Interior Minister Roberto Maroni of the right wing (some say racist)
Northern League, attributed troubles in Rosarno "like in other places"
to "toleration of clandestine immigration that has fed criminality and
generated situations of frank degradation".  By week's end,
anti-racist groups were demonstrating outside his Ministry in Rome.

Hungary also was newsworthy as a locus of hate. Vilmos Hanti, who is
Jewish, directs the Hungarian Anti-fascist Alliance for Democracy
(MEASZ). On Dec. 23, the 65th anniversary of the assassination of
resistance hero Endre Bajcsy-Zsinlinszky, Hanti likened fascist
behavior then to activities of present-day Hungarian right wing
groups. In response, web site Internet postings showed up threatening
him with death, one with the accusation "Jewish traitor to the
nation."

In a telephone interview with the French Humanité newspaper, Hanti
draw parallels between abuse he received and "racist assassinations
against Gypsies." A spokesperson for the Conservative Party (Fidesz)
highlighted provocative behavior of victims as partially responsible
for their fate. In a telephone interview with the French Humanité
newspaper, Hanti draw parallels between abuse he received and "racist
assassinations against Gypsies."

Hate groups were outlawed under Hungarian socialism. That and economic
protection they enjoyed then provided a far from perfect shield
against persecution. Last year MEASZ and Vilmos Hanti organized a
demonstration in Budapest against the nationalist Jobbik party and its
paramilitary affiliate, the Hungarian Guard. Jobbik has three
representatives in the European Parliament. For months, Hanti has
taken a leadership role in trying to build opposition aimed at heading
off far right victories in parliamentary voting this spring.

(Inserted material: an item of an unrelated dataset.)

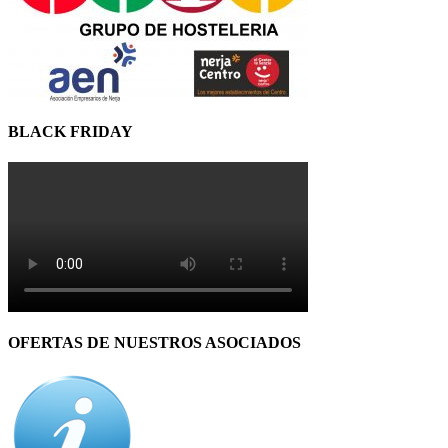
BLACK FRIDAY
OFERTAS DE NUESTROS ASOCIADOS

Not all news on European racism was bad. Prejudice, discrimination,
and denial of civil rights against the Roma people, known as Gypsies,
have flourished since the Diet of Augsburg in 1500. A tiny opening was
apparent, however, in a decision last month of the European Tribunal
of Human Rights affecting marriages carried out under Roma auspices. A
Roma woman denied legal civil union in Spain gained recognition of her
marriage and inheritance rights applied retroactively as a surviving
partner.

In addition, the lower House of the Spanish Congress is considering a
resolution, introduced last month, which would apologize for "all the
situations of maltreatment, discrimination, and vulnerability" that
Roma people have suffered historically in Spain. The second European
Summit on "Inclusion of the Gypsy People" takes place in Cordoba in
April.

Presently, extreme right wing organizations are continuing with plots
and attacks against Roma people, reports Diego Ortega. Impunity is
notorious, especially in Slovakia, the Czech Republic, Italy, Kosovo,
and Hungary, where eight Roma people were killed during 2009. Many
Roma people fled Kosovo recently because of torture and
"disappearances."  The rightist Czech Nationalist Party has called for
Roma people being returned to India. Forced sterilization of Gypsies
women has long been documented throughout Eastern Europe.

Photo: From a French demonstration in 2008 for equality and against
racism, anti-immigrant discrimination.